Summary: There is no better time than now to begin showing gratitude to God in both word and life

“After these things there was a feast of the Jews, and Jesus went up to Jerusalem. 2 Now there is in Jerusalem by the sheep gate a pool, which is called in Hebrew Bethesda, having five porticoes. 3 In these lay a multitude of those who were sick, blind, lame, and withered, [waiting for the moving of the waters; 4 for an angel of the Lord went down at certain seasons into the pool and stirred up the water; whoever then first, after the stirring up of the water, stepped in was made well from whatever disease with which he was afflicted.] 5 A man was there who had been ill for thirty-eight years. 6 When Jesus saw him lying there, and knew that he had already been a long time in that condition, He said to him, “Do you wish to get well?” 7 The sick man answered Him, “Sir, I have no man to put me into the pool when the water is stirred up, but while I am coming, another steps down before me.” 8 Jesus said to him, “Get up, pick up your pallet and walk.” 9 Immediately the man became well, and picked up his pallet and began to walk. Now it was the Sabbath on that day. 10 So the Jews were saying to the man who was cured, “It is the Sabbath, and it is not permissible for you to carry your pallet.” 11 But he answered them, “He who made me well was the one who said to me, ‘Pick up your pallet and walk.’ ” 12 They asked him, “Who is the man who said to you, ‘Pick up your pallet and walk’?” 13 But the man who was healed did not know who it was, for Jesus had slipped away while there was a crowd in that place. 14 Afterward Jesus found him in the temple and said to him, “Behold, you have become well; do not sin anymore, so that nothing worse happens to you.” 15 The man went away, and told the Jews that it was Jesus who had made him well. 16 For this reason the Jews were persecuting Jesus, because He was doing these things on the Sabbath. 17 But He answered them, “My Father is working until now, and I Myself am working.” 18 For this reason therefore the Jews were seeking all the more to kill Him, because He not only was breaking the Sabbath, but also was calling God His own Father, making Himself equal with God.”

Although I’ve never made an attempt at counting them, and I don’t foresee ever having a need to, I would presume to say that there are hospitals and medical facilities all over America and probably many places in the world that have the word ‘mercy’ in their name.

In Merced, California where two of my children live one of the hospitals in that town is Mercy Hospital (in fact, Merced is Spanish for ‘mercy’).

It’s an appropriate name for a facility that ministers aid and treatment to those physically ill or injured; isn’t it?

I’m sure that it is out of a sense of mercy and compassion for people that many caregivers go into the professions that make up the medical field, from doctors to nurses to emergency medical people who drive ambulances and so forth.

So it is fitting that this place Jesus came to when He arrived in Jerusalem for this unspecified feast of the Jews, is called the pool at Bethesda, which means ‘house of mercy’.

Because all around this pool lay ‘a multitude of those who were sick, blind, lame, and withered’.

Unfortunately, we don’t get the sense from the text that there was a whole lot of mercy being shown there.
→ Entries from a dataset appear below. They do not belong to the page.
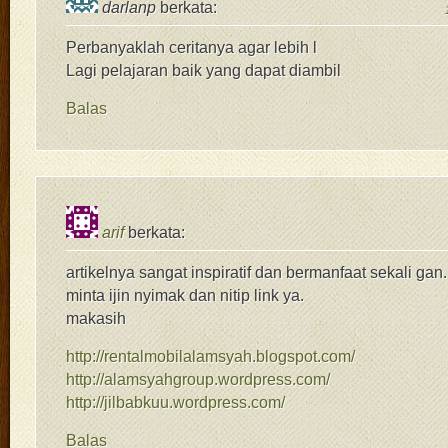
darlanp
berkata:
Perbanyaklah ceritanya agar lebih l
Lagi pelajaran baik yang dapat diambil
Balas
arif
berkata:
artikelnya sangat inspiratif dan bermanfaat sekali gan.
minta ijin nyimak dan nitip link ya.
makasih
http://rentalmobilalamsyah.blogspot.com/
http://alamsyahgroup.wordpress.com/
http://jilbabkuu.wordpress.com/
Balas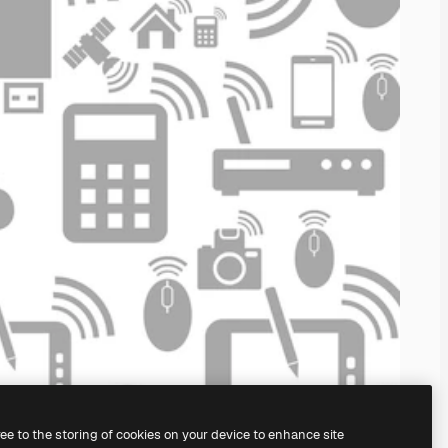
ree to the storing of cookies on your device to enhance site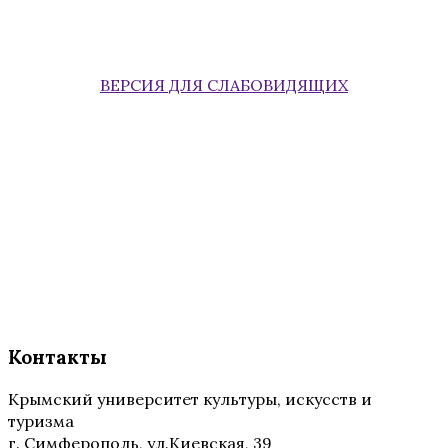
ВЕРСИЯ ДЛЯ СЛАБОВИДЯЩИХ
Контакты
Крымский университет культуры, искусств и
туризма
г. Симферополь, ул.Киевская, 39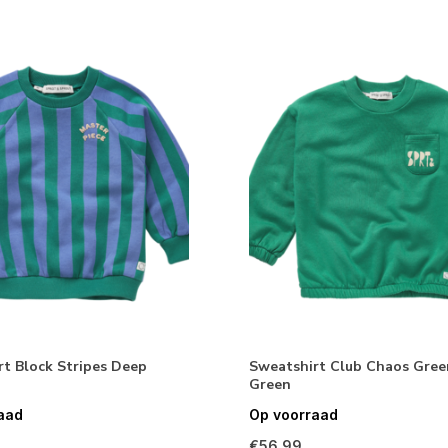
rt Block Stripes Deep
Sweatshirt Club Chaos Gre
Green
aad
Op voorraad
€56,99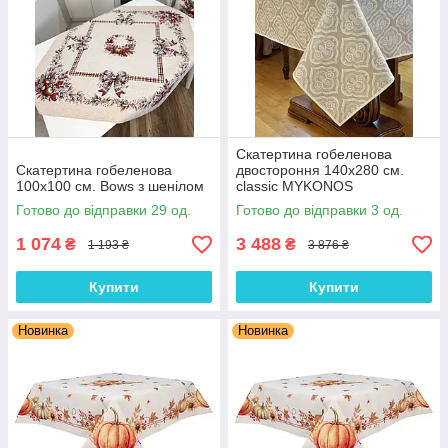
Скатертина гобеленова
Скатертина гобеленова
двостороння 140х280 см.
100х100 см. Bows з шенілом
classic MYKONOS
Готово до відправки 29 од.
Готово до відправки 3 од.
1 074
3 488
₴
₴
1 193 ₴
3 876 ₴
Купити
Купити
Новинка
Новинка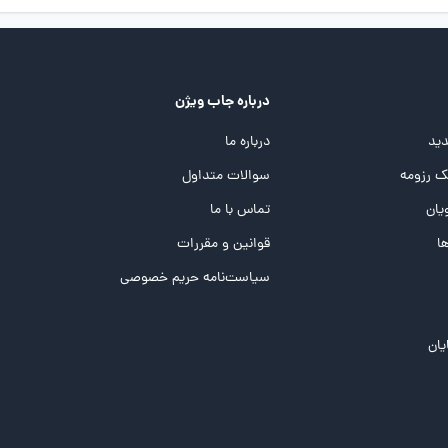
درباره جاب ویژن
ید
درباره ما
 رزومه
سوالات متداول
یان
تماس با ما
ها
قوانین و مقررات
سیاست‌نامه حریم خصوصی
یان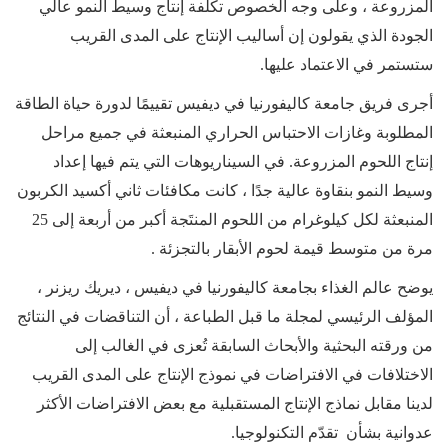
المزروعة ، وعلى وجه الخصوص تكلفة إنتاج وسيط النمو عالي
الجودة الذي يقولون إن أساليب الإنتاج على المدى القريب
ستستمر في الاعتماد عليها.
أجرى فريق جامعة كاليفورنيا في ديفيس تقييمًا لدورة حياة الطاقة
المطلوبة وغازات الاحتباس الحراري المنبعثة في جميع مراحل
إنتاج اللحوم المزروعة. في السيناريوهات التي يتم فيها إعداد
وسيط النمو بنقاوة عالية جدًا ، كانت مكافئات ثاني أكسيد الكربون
المنبعثة لكل كيلوغرام من اللحوم المنتَجة أكبر من أربعة إلى 25
مرة من متوسط قيمة لحوم الأبقار بالتجزئة .
يوضح عالم الغذاء بجامعة كاليفورنيا في ديفيس ، ديريك ريزنر ،
المؤلف الرئيسي لمجلة ما قبل الطباعة ، أن التناقضات في النتائج
من ورقته البحثية والأبحاث السابقة تُعزى في الغالب إلى
الاختلافات في الافتراضات في نموذج الإنتاج على المدى القريب
لدينا مقابل نماذج الإنتاج المستقبلية مع بعض الافتراضات الأكثر
عدوانية بشأن تقدّم التكنولوجيا.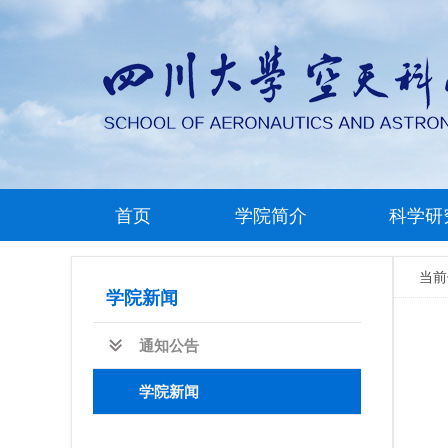
首页
学院简介
科学研
当
学院新闻
通知公告
学院新闻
I get the feeling that people in this place are largely abandoned to their misery.

It wasn’t a hospital. At best it was a hot spring believed to have healing properties. There is a parenthesis as you can see, from the second half of verse 3 through verse 4, that talks of an angel coming down at certain times to stir the waters and when he did whoever got to the pool first was healed.
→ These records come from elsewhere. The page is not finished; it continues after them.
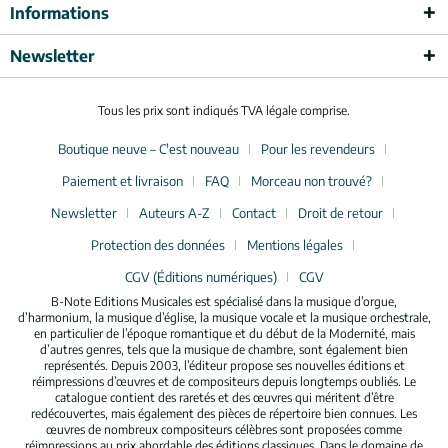
Informations
Newsletter
Tous les prix sont indiqués TVA légale comprise.
Boutique neuve – C'est nouveau
Pour les revendeurs
Paiement et livraison
FAQ
Morceau non trouvé?
Newsletter
Auteurs A-Z
Contact
Droit de retour
Protection des données
Mentions légales
CGV (Éditions numériques)
CGV
B-Note Editions Musicales est spécialisé dans la musique d’orgue,
d’harmonium, la musique d’église, la musique vocale et la musique orchestrale,
en particulier de l’époque romantique et du début de la Modernité, mais
d’autres genres, tels que la musique de chambre, sont également bien
représentés. Depuis 2003, l’éditeur propose ses nouvelles éditions et
réimpressions d’œuvres et de compositeurs depuis longtemps oubliés. Le
catalogue contient des raretés et des œuvres qui méritent d’être
redécouvertes, mais également des pièces de répertoire bien connues. Les
œuvres de nombreux compositeurs célèbres sont proposées comme
réimpressions au prix abordable des éditions classiques. Dans le domaine de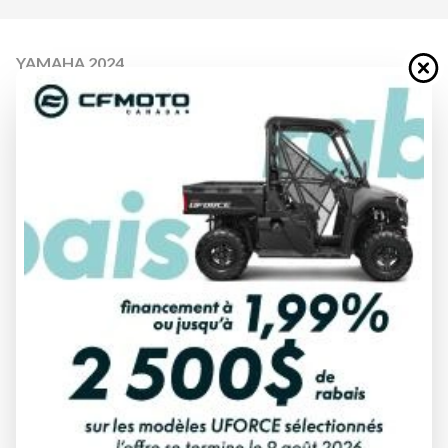
YAMAHA 2024
WOLVERINE X2 850 R-SPEC
BLANC/GRIS ARMURE
À partir de
21 349 $
Tous frais inclus
CALCULATRICE DE PAIEMENT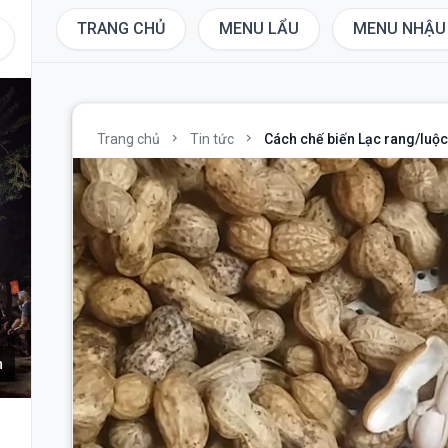
TRANG CHỦ
MENU LẨU
MENU NHẬU
chevron_right
chevron_right
Trang chủ
Tin tức
Cách chế biến Lạc rang/luộc
h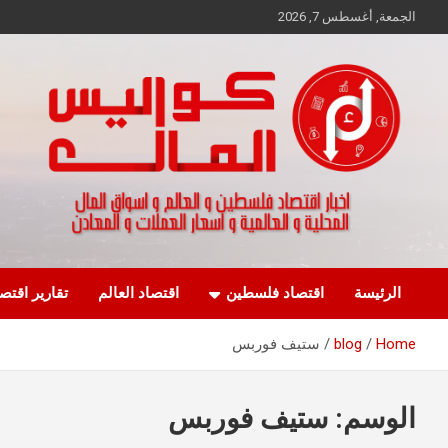
Ski
الجمعة, أغسطس 7, 2026
t
conten
اخبار اقتصاد فلسطين و العالم و تقارير اسواق المال و العملات
كواليس المال
الرئيسة
اقتصاد فلسطين
اقتصاد العالم
تقارير اقتص
Home
blog
ستيف فوربس
الوسم:
ستيف فوربس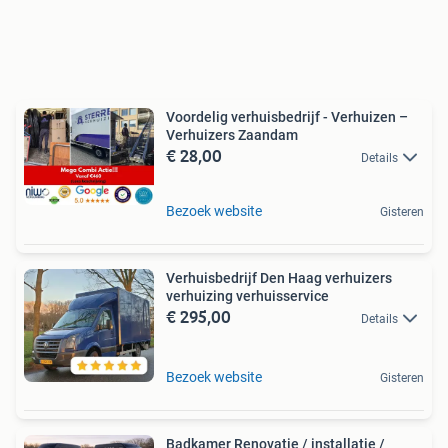
Voordelig verhuisbedrijf - Verhuizen –
Verhuizers Zaandam
€ 28,00
Details
Bezoek website
Gisteren
Verhuisbedrijf Den Haag verhuizers
verhuizing verhuisservice
€ 295,00
Details
Bezoek website
Gisteren
Badkamer Renovatie / installatie /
The reason for the parenthesis is that this portion is not in the oldest manuscripts, and this is not an isolated case – there are other portions of the New Testament that include parentheses around certain passages for the same reason.
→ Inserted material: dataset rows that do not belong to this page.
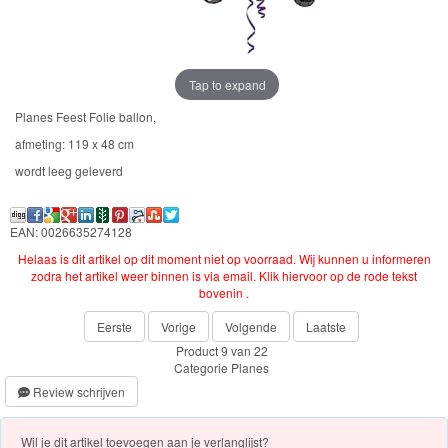
Frozen
Paw
Patrol
Tap to expand
Planes Feest Folie ballon,
Fireman
afmeting: 119 x 48 cm
Sam
wordt leeg geleverd
Magische
Eenhoorn
EAN: 0026635274128
Helaas is dit artikel op dit moment niet op voorraad. Wij kunnen u informeren
Mickey
zodra het artikel weer binnen is via email. Klik hiervoor op de rode tekst
bovenin .
&
Eerste
Vorige
Volgende
Laatste
Minnie
Product 9 van 22
Categorie
Planes
Puzzels
Review schrijven
Avengers
Wil je dit artikel toevoegen aan je verlanglijst?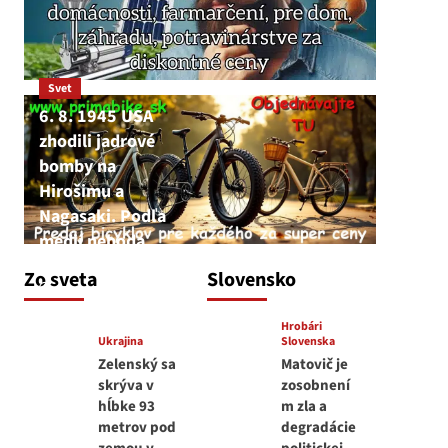
Svet
6. 8. 1945 USA
zhodili jadrové
bomby na
Hirošimu a
Nagasaki. Podľa
médií nehoda
JNS
Zo sveta
Slovensko
6. augusta 2026
Hrobári
Ukrajina
Slovenska
Zelenský sa
Matovič je
skrýva v
zosobnení
hĺbke 93
m zla a
metrov pod
degradácie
So, of course, there has been quite a bit of speculation as to whether an angel really stirred the waters or if this was just some scribe’s way of explaining that people back then, when they saw the waters churning, believed it to be the work of an angel. I do not see the necessity of examining this further because frankly, the man in this account was never able to get to the water anyway so the issue of the nature of the water is rendered moot as pertains to this account.